Lake Champlain Islander
- Type: Weekly newspaper
- Format: Tabloid, Digital
- Owner: Tonya Poutry
- Publisher: Tonya Poutry
- Editor: Tonya Poutry
- Founded: 1974
- Headquarters: 3537 US Route 2, North Hero, VT 05474, United States
- Circulation: 4,500
- Website: theislandernewspaper.com

= Lake Champlain Islander =

Newspaper published in Vermont, US

The Islander is an American newspaper serving Grand Isle County, Vermont with an average circulation of 4,500 copies. A free weekly paper, it is published each Tuesday. The paper's circulation fluctuates throughout the year, peaking during the summer tourism season on the islands. The editor and owner is Tonya Poutry.

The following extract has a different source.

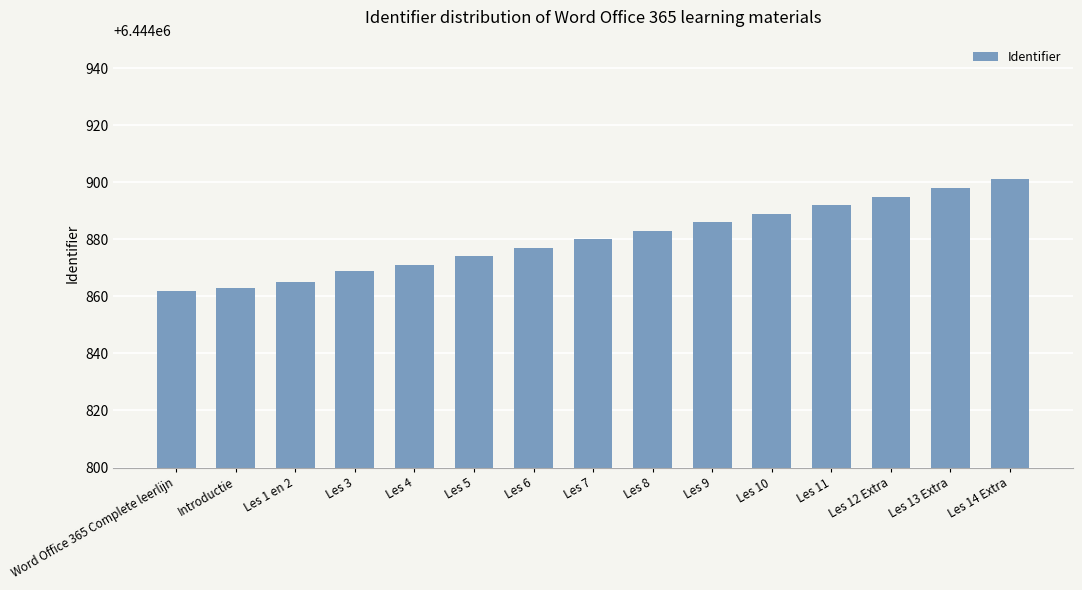

What is the value of the 9th bar from the left?

6444883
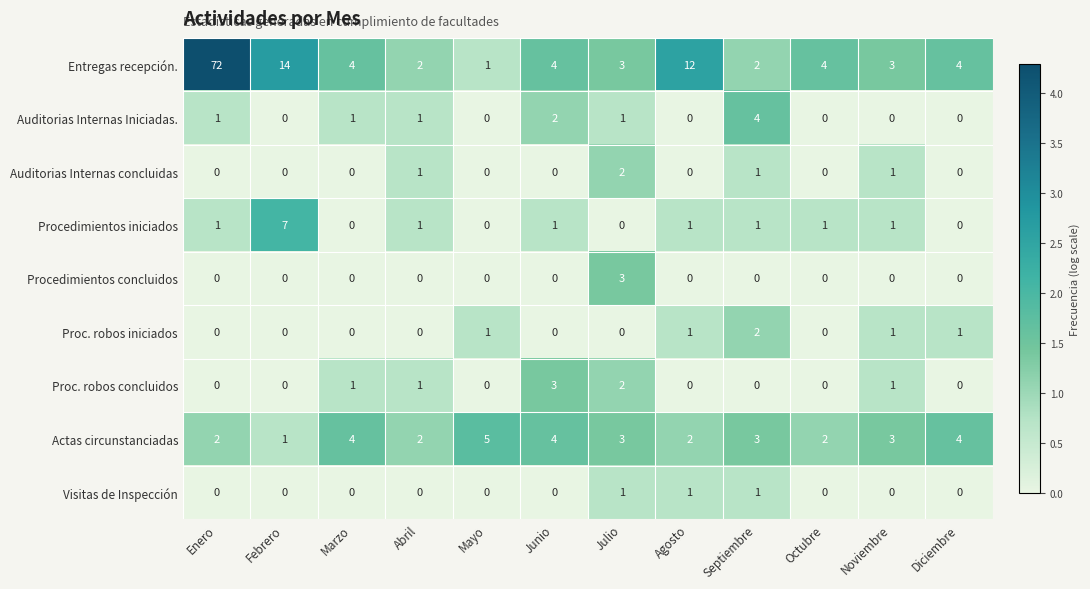

Count the Visitas de Inspección values in the range 0 to 1.

12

In its current iteration, the paper primarily offers readers a look into the minutiae of small-town life in the Champlain Valley. Stories promote local events, such as giant pumpkin contests and spaghetti dinners, honors acts of local philanthropy, raise awareness for community fundraisers and report on town hearings.

== History ==
The paper was founded in 1974 by Phil Gimli-Mead as the first newspaper of the Champlain Islands. Gimli-Mead, a 22-year old college dropout at the time, said that he wished to fill a gap, as there was a "lack of recognition" of Grand Isle as a county. While Gimli-Mead had run for office unsuccessfully as a Democrat, he billed the new paper as strictly non-partisan: "[W]e're not a liberal, radical, or conservative paper. Those who read it can either do something about it or nothing about it."

George D. Fowler and his wife Elaine Sinclair-Fowler bought the paper in 1982.

The paper was sold in 2016 by owner George D. Fowler to Tonya Poutry, who had worked for the paper for 15 years. As part of that change in ownership, the paper's headquarters moved to the second floor of a historic North Hero building, a general store called Hero's Welcome.

== National coverage ==
The Islander made national news when it was the first to report Bernie Sanders's purchase of a third home, a lakeside weekend home in North Hero, which he purchased for $575K. The story, which was lifted to national prominence by Vermont daily Seven Days, was picked up widely in the national media.

The Islander again made national news in 2018 when it reported on a Vermont farmer who sprayed manure on a U.S. Customs and Border Protection cruiser during the summer of 2017. The farmer told the Islander that he was unhappy with immigration enforcement efforts to curb illegal immigration, saying that the agency had not done enough to prevent undocumented immigrants from working on Vermont farms.